Djanet Sears
Djanet is a playwright and director and is the winner of numerous literary awards. She is the recipient of the Stratford Festival's 2004 Timothy Findley Award, as well as Canada's highest literary honour for dramatic writing, the 1998 Govenor General's Literary Award. She is the the playwright and director of "Harlem Duet" which won multiple Dora Awards. This production was workshopped at the Joseph Papp Theatre in New York City where Djanet was the international artist -in-residence in 1996.

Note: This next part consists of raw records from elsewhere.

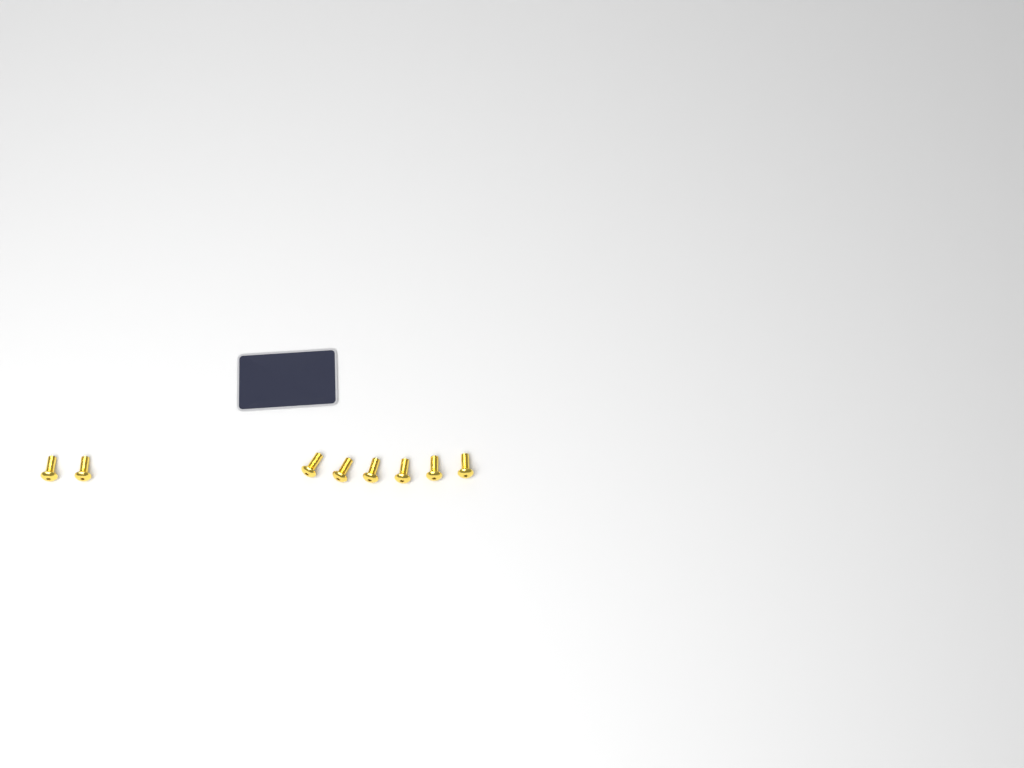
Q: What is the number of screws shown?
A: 8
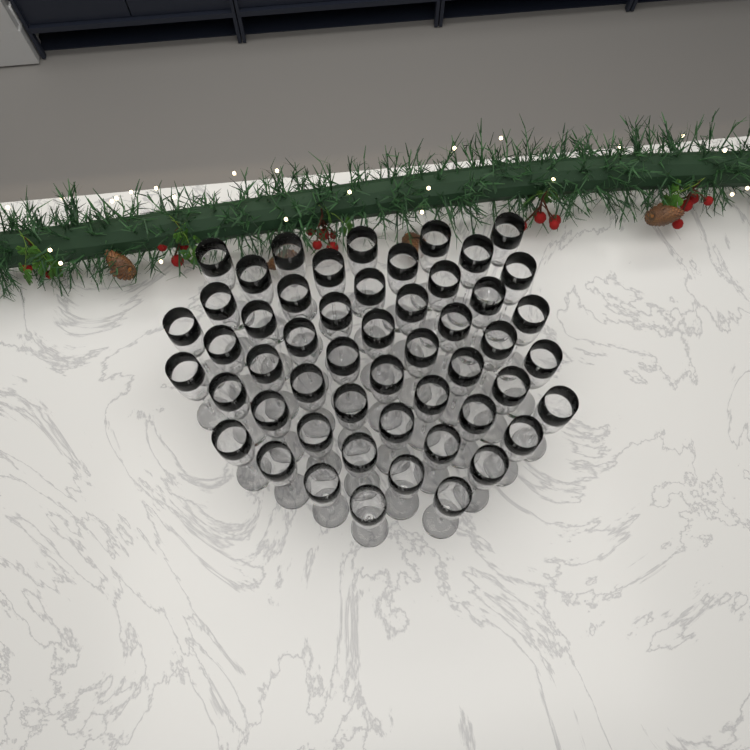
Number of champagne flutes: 52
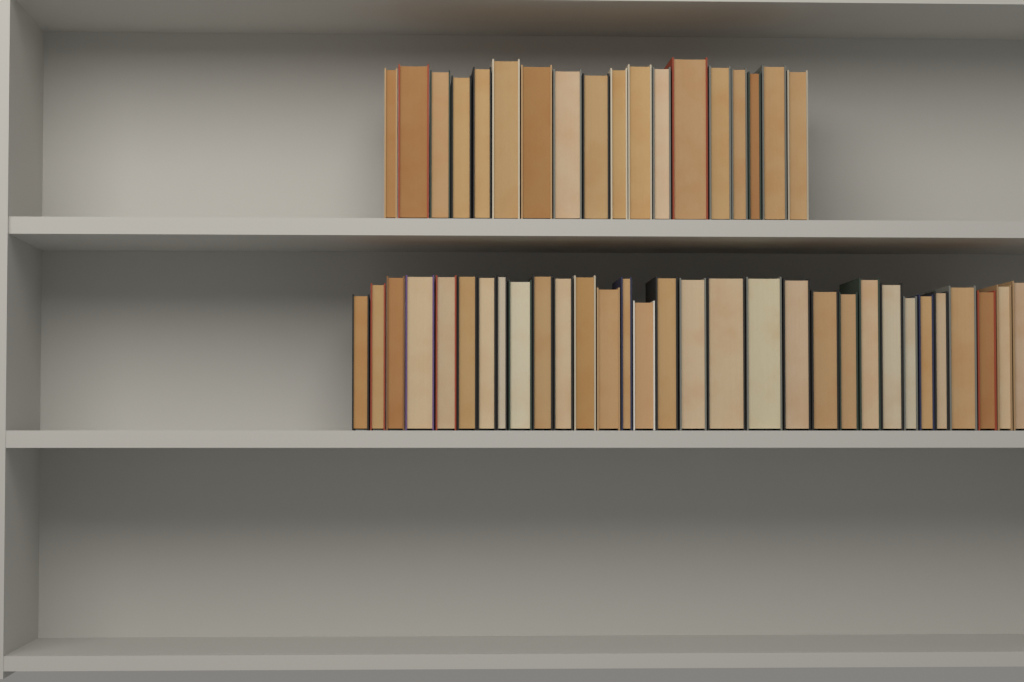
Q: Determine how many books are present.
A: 49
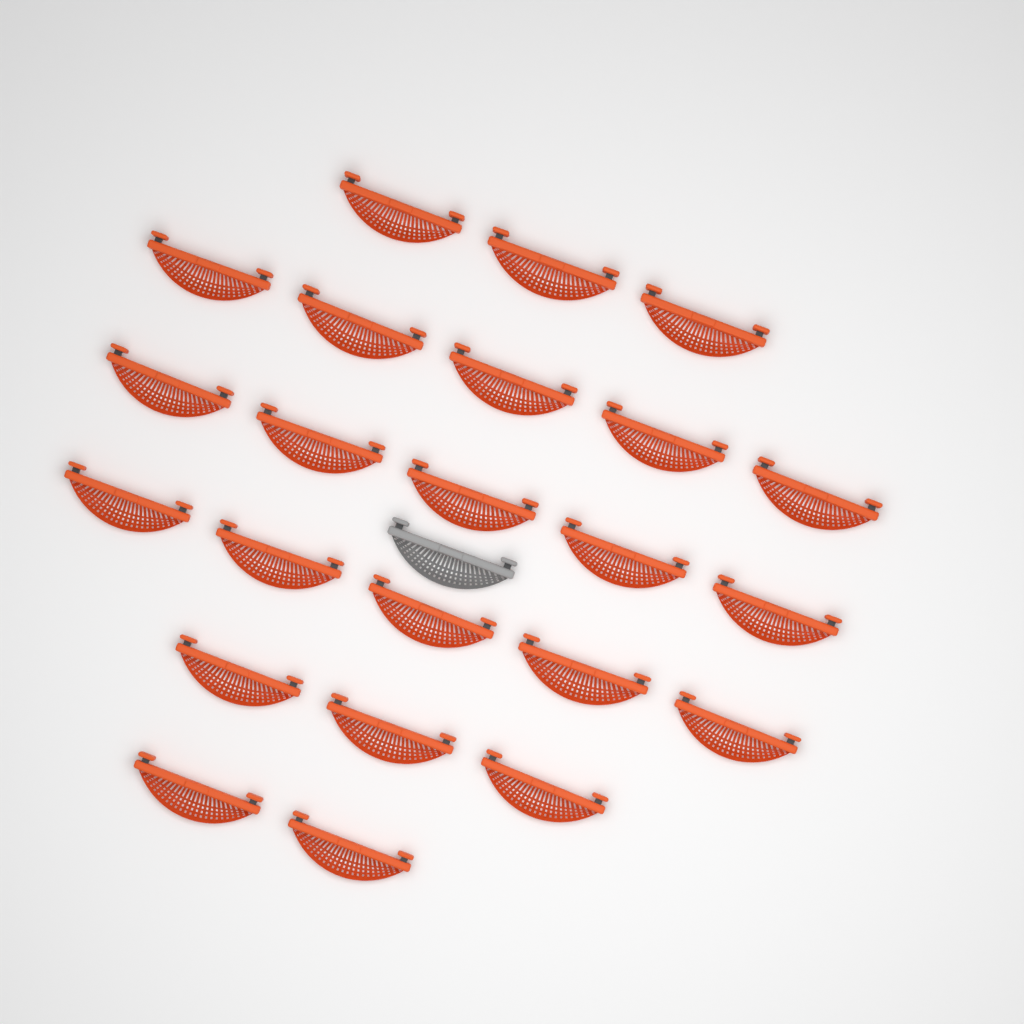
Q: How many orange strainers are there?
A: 23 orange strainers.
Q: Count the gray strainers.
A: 1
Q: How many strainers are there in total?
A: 24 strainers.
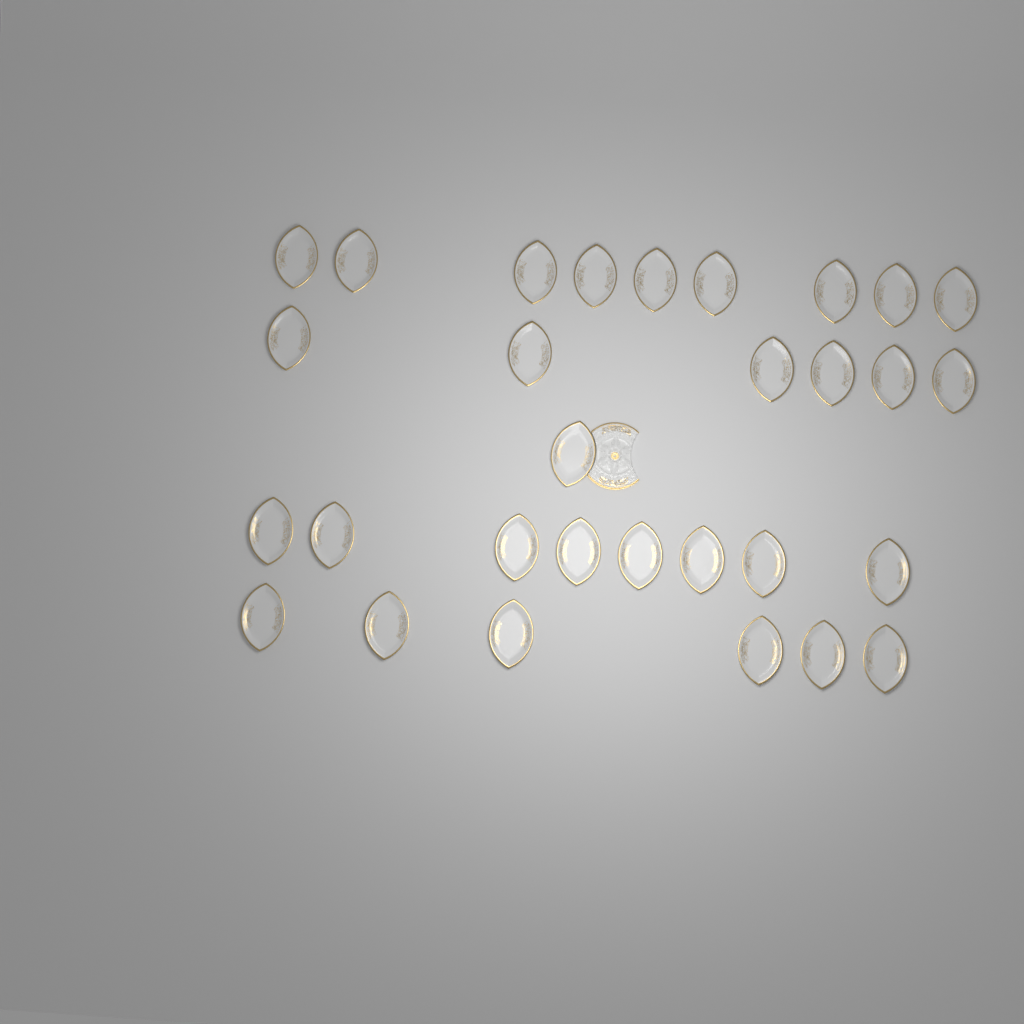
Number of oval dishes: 30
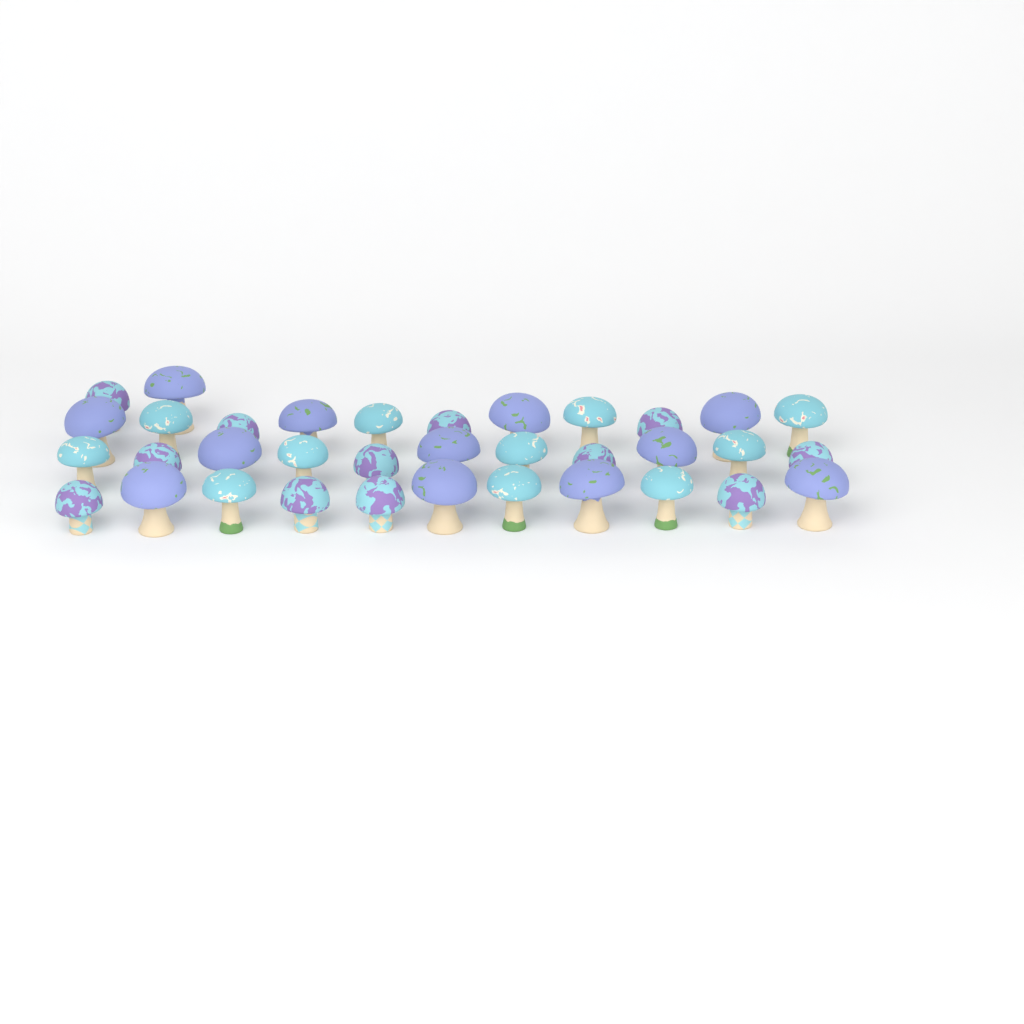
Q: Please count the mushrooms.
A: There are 35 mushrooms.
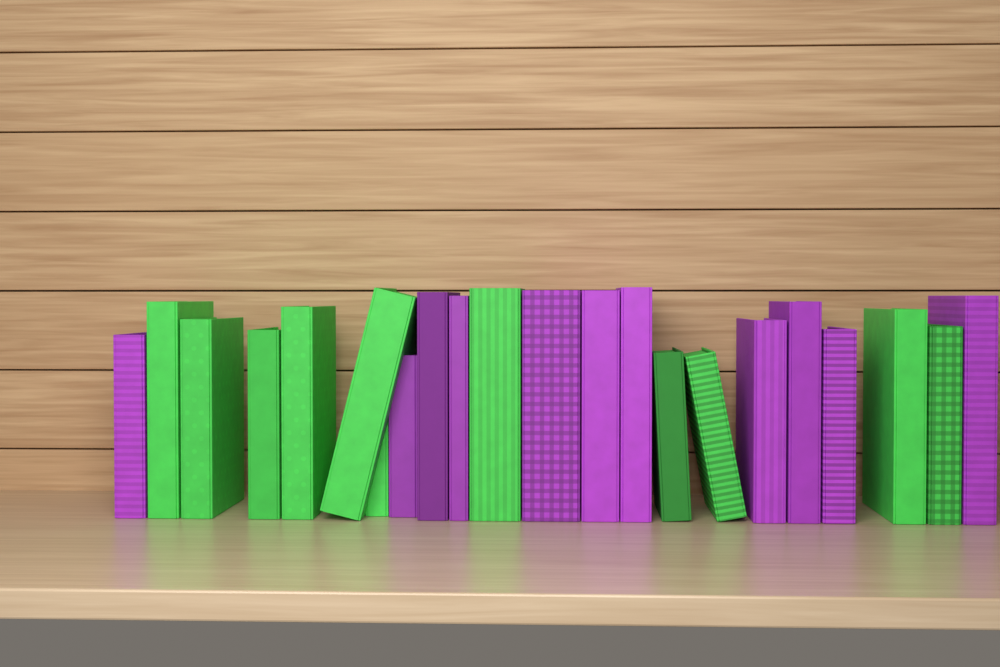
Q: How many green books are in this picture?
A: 11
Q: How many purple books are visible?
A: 11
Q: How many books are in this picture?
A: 22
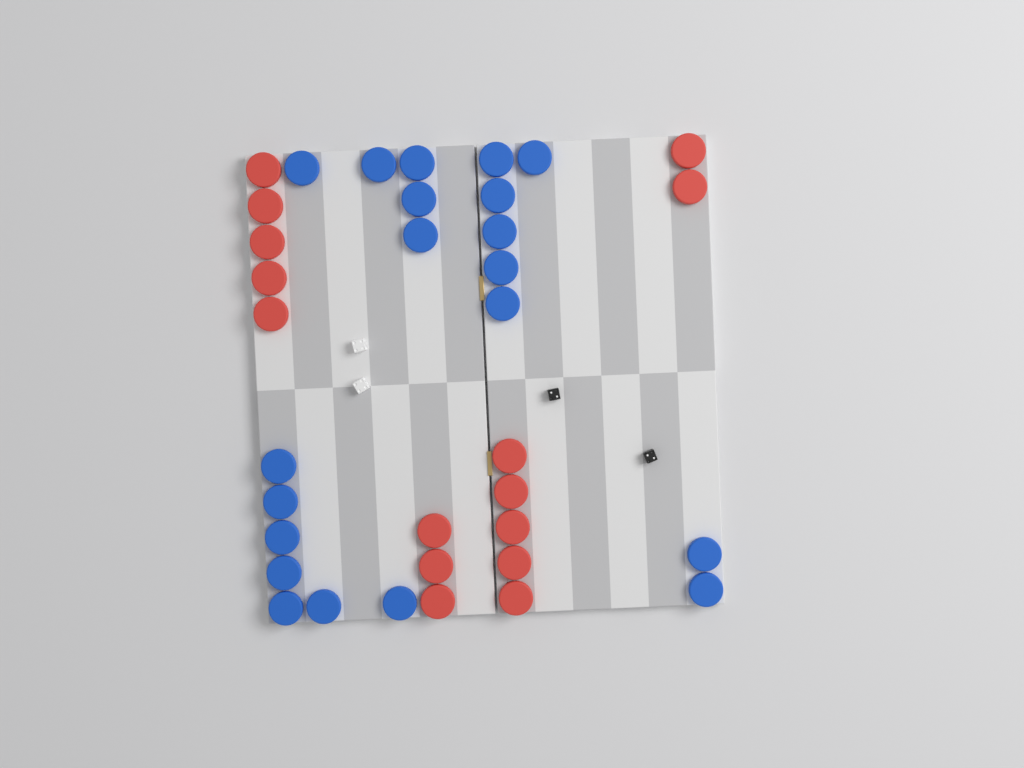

Her other honours include: the 1998 Floyd S. Chalmers Canadian Play Award, the Martin Luther King Jr. Achievement Award, the Harry Jerome Award for Excellence in the Cultural Industries and a Phenomenal Woman of the Arts Award.. Her most recent work for the stage, The Adventures of a Black Girl In Search of God, shortlisted for a 2004 Trillium Book Award and enjoyed a six month run as part of Mirvish Productions. Her other plays include Afrika Solo, Who Killed Katie Ross and Double Trouble. Djanet is the driving force behind the AfriCanadian Playwrights' Festival, and a founding member of the Obsidian Theatre Company. She is also the editor of Tesityin': Contemporary African Canadian Drama, Vols. I & II, the first anthologies of plays by playwrights of African descent in Canada.
Djanet is currently an adjunct professor at University College, University of Toronto and the writer-in-residence at the Tarragon Theatre in Toronto.